*** Block opens ***
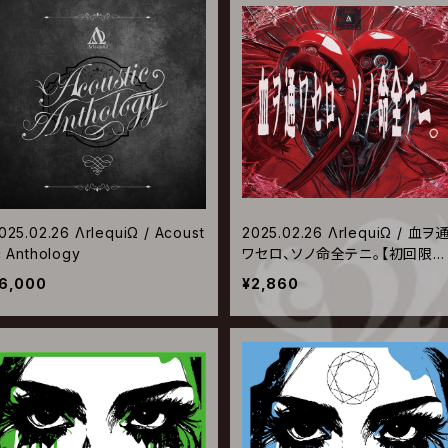
025.02.26 ΛrlequiΩ / Acoust
2025.02.26 ΛrlequiΩ / 血ヲ
c Anthology
ワセロ、ソノ命全テニ。【初回限定
盤】
6,000
¥2,860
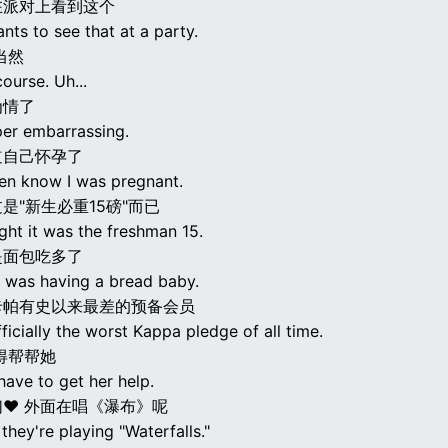
在派对上看到这个
ts to see that at a party.
当然
course. Uh...
为情了
per embarrassing.
道自己怀孕了
ven know I was pregnant.
是"新生必重15磅"而已
ught it was the freshman 15.
是面包吃多了
I was having a bread baby.
卡帕有史以来最差的预备会员
ficially the worst Kappa pledge of all time.
得帮帮她
ave to get her help.
♥ 外面在唱《瀑布》呢
they're playing "Waterfalls."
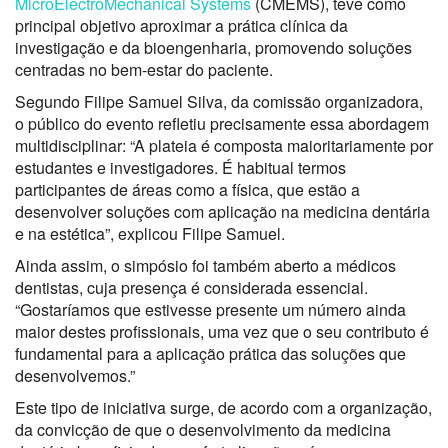
MicroElectroMechanical Systems
(CMEMS), teve como
principal objetivo aproximar a prática clínica da
investigação e da bioengenharia, promovendo soluções
centradas no bem-estar do paciente.
Segundo Filipe Samuel Silva, da comissão organizadora,
o público do evento refletiu precisamente essa abordagem
multidisciplinar: “A plateia é composta maioritariamente por
estudantes e investigadores. É habitual termos
participantes de áreas como a física, que estão a
desenvolver soluções com aplicação na medicina dentária
e na estética”, explicou Filipe Samuel.
Ainda assim, o simpósio foi também aberto a médicos
dentistas, cuja presença é considerada essencial.
“Gostaríamos que estivesse presente um número ainda
maior destes profissionais, uma vez que o seu contributo é
fundamental para a aplicação prática das soluções que
desenvolvemos.”
Este tipo de iniciativa surge, de acordo com a organização,
da convicção de que o desenvolvimento da medicina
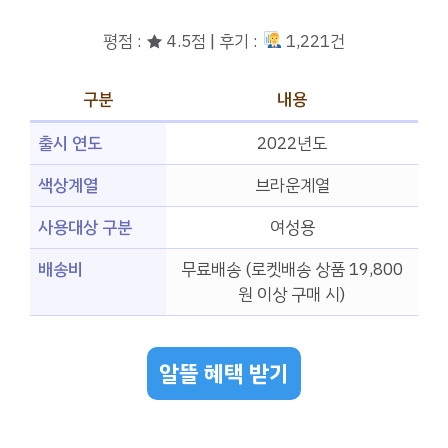
평점 : ★ 4.5점 | 후기 :
1,221건
구분
내용
출시 연도
2022년도
색상계열
브라운계열
사용대상 구분
여성용
배송비
무료배송 (로켓배송 상품 19,800
원 이상 구매 시)
알뜰 혜택 받기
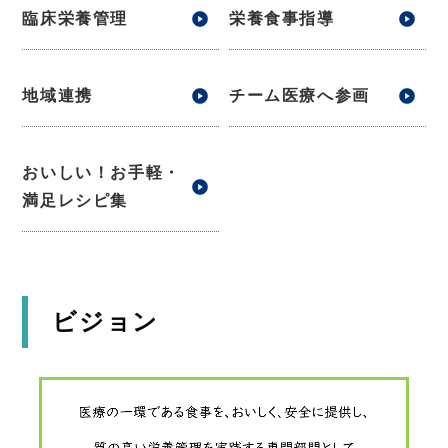
臨床栄養管理
栄養食事指導
地域連携
チーム医療へ参画
おいしい！お手軽・
満足レシピ集
ビジョン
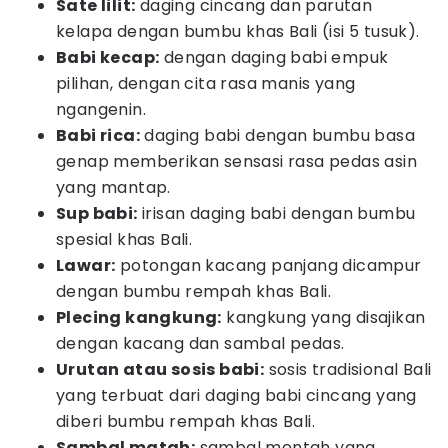
Sate lilit:
daging cincang dan parutan
kelapa dengan bumbu khas Bali (isi 5 tusuk).
Babi kecap:
dengan daging babi empuk
pilihan, dengan cita rasa manis yang
ngangenin.
Babi rica:
daging babi dengan bumbu basa
genap memberikan sensasi rasa pedas asin
yang mantap.
Sup babi:
irisan daging babi dengan bumbu
spesial khas Bali.
Lawar:
potongan kacang panjang dicampur
dengan bumbu rempah khas Bali.
Plecing kangkung:
kangkung yang disajikan
dengan kacang dan sambal pedas.
Urutan atau sosis babi:
sosis tradisional Bali
yang terbuat dari daging babi cincang yang
diberi bumbu rempah khas Bali.
Sambal matah:
sambal mentah yang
*** Block closes ***
» **Work request**:
Reproduce the text of every record with "Bali" replaced by "Lombok" wherever it appears, keeping everything else the same. Leave the pictures out of your answer.

» **Output for this task**:
025.02.26 ΛrlequiΩ / Acoust
2025.02.26 ΛrlequiΩ / 血ヲ
c Anthology
ワセロ、ソノ命全テニ。【初回限定
盤】
6,000
¥2,860
在派对上看到这个
ts to see that at a party.
当然
course. Uh...
为情了
per embarrassing.
道自己怀孕了
ven know I was pregnant.
是"新生必重15磅"而已
ught it was the freshman 15.
是面包吃多了
I was having a bread baby.
卡帕有史以来最差的预备会员
ficially the worst Kappa pledge of all time.
得帮帮她
ave to get her help.
♥ 外面在唱《瀑布》呢
they're playing "Waterfalls."
MicroElectroMechanical Systems
(CMEMS), teve como
principal objetivo aproximar a prática clínica da
investigação e da bioengenharia, promovendo soluções
centradas no bem-estar do paciente.
Segundo Filipe Samuel Silva, da comissão organizadora,
o público do evento refletiu precisamente essa abordagem
multidisciplinar: “A plateia é composta maioritariamente por
estudantes e investigadores. É habitual termos
participantes de áreas como a física, que estão a
desenvolver soluções com aplicação na medicina dentária
e na estética”, explicou Filipe Samuel.
Ainda assim, o simpósio foi também aberto a médicos
dentistas, cuja presença é considerada essencial.
“Gostaríamos que estivesse presente um número ainda
maior destes profissionais, uma vez que o seu contributo é
fundamental para a aplicação prática das soluções que
desenvolvemos.”
Este tipo de iniciativa surge, de acordo com a organização,
da convicção de que o desenvolvimento da medicina
평점 : ★ 4.5점 | 후기 :
1,221건
구분
내용
출시 연도
2022년도
색상계열
브라운계열
사용대상 구분
여성용
배송비
무료배송 (로켓배송 상품 19,800
원 이상 구매 시)
알뜰 혜택 받기
臨床栄養管理
栄養食事指導
地域連携
チーム医療へ参画
おいしい！お手軽・
満足レシピ集
ビジョン
Sate lilit:
daging cincang dan parutan
kelapa dengan bumbu khas Lombok (isi 5 tusuk).
Babi kecap:
dengan daging babi empuk
pilihan, dengan cita rasa manis yang
ngangenin.
Babi rica:
daging babi dengan bumbu basa
genap memberikan sensasi rasa pedas asin
yang mantap.
Sup babi:
irisan daging babi dengan bumbu
spesial khas Lombok.
Lawar:
potongan kacang panjang dicampur
dengan bumbu rempah khas Lombok.
Plecing kangkung:
kangkung yang disajikan
dengan kacang dan sambal pedas.
Urutan atau sosis babi:
sosis tradisional Lombok
yang terbuat dari daging babi cincang yang
diberi bumbu rempah khas Lombok.
Sambal matah:
sambal mentah yang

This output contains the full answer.